His position was established just over a year ago as part of a strategic initiative by BDC aimed at addressing pressing issues like climate change and diversity. While Brodeur’s experience lies in digital marketing, he, alongside many newcomers in the sustainability realm, is learning to navigate this evolving landscape.
Discussing the demand for talent in sustainable finance, Brodeur stated, “It’s a balancing act. While seasoned professionals are essential for launching new projects, there’s a notable interest among employees in banks who seek to learn more about sustainable finance and contribute positively to their organizations and the planet. Many are willing to pursue additional training to enhance their skills, making it beneficial to invest in upskilling our workforce.”
Brodeur emphasized the urgency felt within the financial sector regarding sustainability and emissions transparency. He noted that among Canadian SMEs surveyed, about 50% are considered ‘leaders’ who have initiated sustainability projects and plan to expand their efforts. Approximately 35% are ‘beginners’ who have engaged in preliminary actions but are open to further initiatives. Conversely, about 50% have yet to prioritize sustainable actions, citing a lack of urgency or relevance. BDC aims to support the leaders while also encouraging the beginners to recognize the importance of sustainable practices, particularly to avoid being left behind in an increasingly green economy.
“Major financial institutions have already committed to sustainability, and the time for mere pledges has passed. The primary barriers to action are knowledge and costs,” Brodeur asserted. He pointed to the “green premium” associated with sustainable initiatives that presents challenges for both banks and consumers. To address this, BDC is exploring various methods to make sustainability more affordable and accessible, including flexible pricing for sustainability-focused products and tailored repayment options. Additionally, BDC’s climate action sector offers free consultations to assist businesses in developing eco-friendly projects.
Brodeur cited the growing popularity of green buildings among companies striving for environmental responsibility, as they seek energy-efficient office spaces and transition from gas and fuel heating systems to electric solutions.
He highlighted partnerships with companies like Green Beaver, a cosmetics brand working with BDC to develop organic products that minimize chemical use.
Addressing the broader implications of Environmental, Social, and Governance (ESG) considerations, Brodeur stated: “Our main challenge lies in demonstrating to entrepreneurs that investing in sustainability enhances business viability.
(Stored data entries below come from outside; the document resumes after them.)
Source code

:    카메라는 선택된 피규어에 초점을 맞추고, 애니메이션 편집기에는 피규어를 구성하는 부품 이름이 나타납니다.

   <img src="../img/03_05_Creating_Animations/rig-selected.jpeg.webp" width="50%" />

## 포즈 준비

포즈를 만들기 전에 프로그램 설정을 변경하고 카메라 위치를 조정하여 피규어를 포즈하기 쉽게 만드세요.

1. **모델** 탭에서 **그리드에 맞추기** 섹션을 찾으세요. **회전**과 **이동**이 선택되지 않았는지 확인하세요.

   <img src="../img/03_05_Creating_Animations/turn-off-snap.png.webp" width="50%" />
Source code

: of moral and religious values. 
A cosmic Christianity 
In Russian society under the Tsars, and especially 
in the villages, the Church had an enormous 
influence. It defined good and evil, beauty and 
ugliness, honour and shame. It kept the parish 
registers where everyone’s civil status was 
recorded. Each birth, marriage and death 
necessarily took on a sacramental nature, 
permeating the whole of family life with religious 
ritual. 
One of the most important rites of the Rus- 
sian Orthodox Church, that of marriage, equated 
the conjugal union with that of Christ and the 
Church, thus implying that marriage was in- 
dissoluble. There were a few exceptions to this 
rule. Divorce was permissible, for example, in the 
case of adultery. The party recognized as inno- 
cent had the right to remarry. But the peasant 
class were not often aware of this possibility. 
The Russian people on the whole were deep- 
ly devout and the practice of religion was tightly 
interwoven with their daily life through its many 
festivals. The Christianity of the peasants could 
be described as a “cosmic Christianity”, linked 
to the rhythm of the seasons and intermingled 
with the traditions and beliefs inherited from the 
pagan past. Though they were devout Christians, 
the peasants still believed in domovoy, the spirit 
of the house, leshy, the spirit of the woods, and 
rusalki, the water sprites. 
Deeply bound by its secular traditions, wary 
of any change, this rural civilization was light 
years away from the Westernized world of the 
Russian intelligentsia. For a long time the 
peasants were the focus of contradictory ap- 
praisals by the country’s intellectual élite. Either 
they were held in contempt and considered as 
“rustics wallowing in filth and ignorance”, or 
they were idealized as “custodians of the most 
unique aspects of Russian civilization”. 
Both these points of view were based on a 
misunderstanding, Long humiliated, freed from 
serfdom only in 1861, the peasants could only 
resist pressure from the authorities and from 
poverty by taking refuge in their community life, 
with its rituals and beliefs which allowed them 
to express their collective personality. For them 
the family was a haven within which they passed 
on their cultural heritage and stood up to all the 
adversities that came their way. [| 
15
We also prioritize reaching underserved communities, including Black and Indigenous groups in Canada, who historically encounter barriers to accessing financing. Sustainable finance necessitates collaboration—not just within financial institutions, but across partnerships with entrepreneurs, universities, and government programs. No one can tackle this challenge alone.”
With a growing number of roles concentrating on sustainability, the focus is shifting towards integrating sustainable practices into all facets of business operations. This highlights the need for experts to understand sustainable standards and how to implement them within their existing roles—an essential realization across various industries.